Page:Revue des Deux Mondes - 1848 - tome 24.djvu/123

La bibliothèque libre.
Le texte de cette page a été corrigé et est conforme au fac-similé.

Concentrée entre les mains d’un seul, elle serait restée long-temps stationnaire ; devenue publique, elle devait, au contraire, grandir et s’améliorer par le concours de tous. Il était donc nécessaire qu’elle devînt une propriété publique. Dans la séance du 15 juin 1839, le gouvernement présenta à la chambre des députés un projet de loi portant la demande d’une récompense nationale accordée aux inventeurs de la photographie, qui consentaient à rendre leurs procédés publics. A la suite des rapports remarquables de M. Arago à la chambre des députés et de M. Gay-Lussac à la chambre des pairs, la convention provisoire conclue entre le ministre de l’intérieur et MM. Daguerre et Niepce fils fut convertie en loi. On accorda une pension viagère de 6000 francs à M. Daguerre, et une pension de 4000 francs à M. Niepce fils. Le chiffre un peu mesquin de cette rémunération s’efface évidemment devant la pensée qui l’a dictée. Nul, dans le gouvernement ni dans les chambres, n’avait prétendu payer la découverte à sa véritable valeur. Le titre de récompense nationale témoigne suffisamment que c’était là surtout un hommage solennel de la reconnaissance du pays au désintéressement et au génie des inventeurs.


II

Nous devons maintenant donner une description succincte de la méthode photographique inventée par M. Daguerre. On appréciera mieux ensuite les perfectionnemens successifs qui assurent à cette méthode un rang si élevé parmi les découvertes modernes.

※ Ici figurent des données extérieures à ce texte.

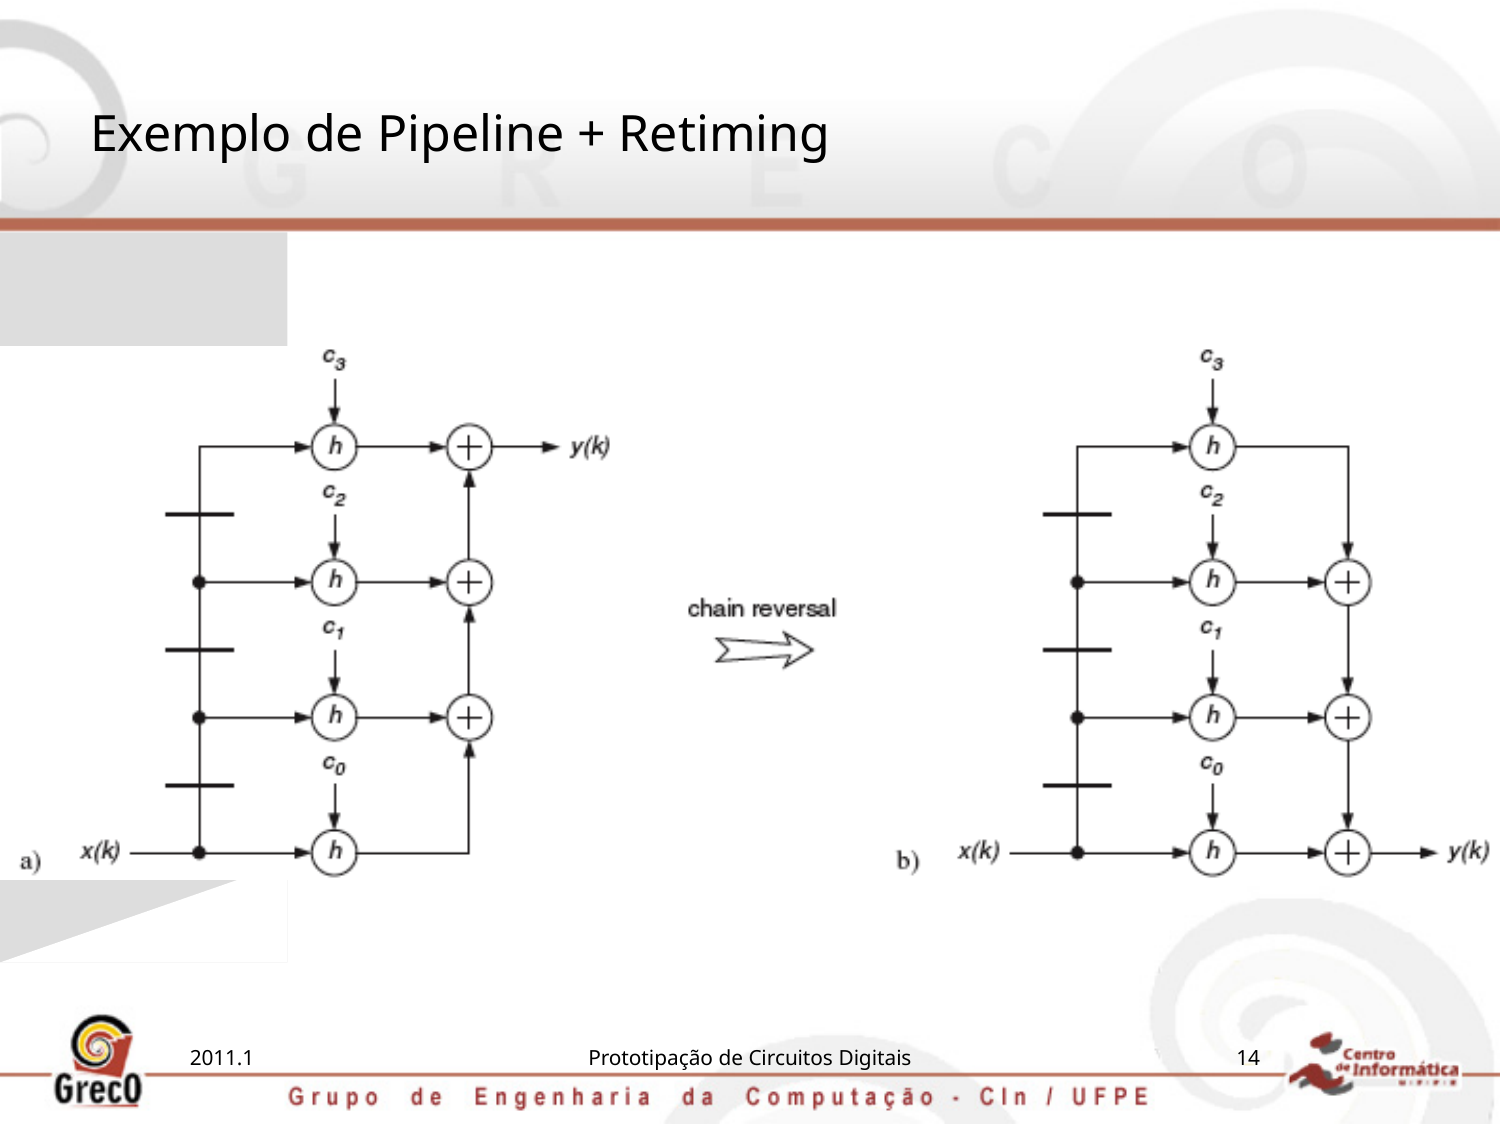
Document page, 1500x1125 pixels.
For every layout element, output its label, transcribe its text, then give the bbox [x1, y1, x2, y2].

title Exemplo de Pipeline + Retiming [74, 37, 1463, 226]
slide_number 14 [1037, 1037, 1276, 1113]
slide_number 2011.1 [174, 1037, 488, 1113]
picture [0, 1, 1500, 1124]
footer Prototipação de Circuitos Digitais [512, 1037, 988, 1113]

Les images daguerriennes se forment, comme tout le monde le sait, à la surface d’une lame de plaqué ou cuivre recouvert d’argent. Une lame de plaqué est exposée pendant quelques minutes aux vapeurs spontanément dégagées par l’iode à la température ordinaire, elle se recouvre d’une légère couche d’iodure d’argent, et le mince voile ainsi formé présente une surface éminemment sensible à l’impression des rayons lumineux. La plaque iodée est placée alors au foyer de la chambre noire, et l’on fait arriver à sa surface l’image formée par la lentille de l’instrument. La lumière a la propriété de décomposer l’iodure d’argent : par conséquent, les parties vivement éclairées de l’image décomposent en ces points l’iodure d’argent ; les parties obscures restent, au contraire, sans action ; enfin, les espaces correspondant aux demi-teintes sont influencés selon que ces demi-teintes se rapprochent davantage des ombres ou des clairs.

Quand on la retire de la chambre obscure, la plaque ne présente encore aucune empreinte visible ; elle conserve uniformément sa teinte jaune d’or. Pour faire apparaître l’image, une autre opération est nécessaire ; la plaque doit être soumise à l’action des vapeurs du mercure.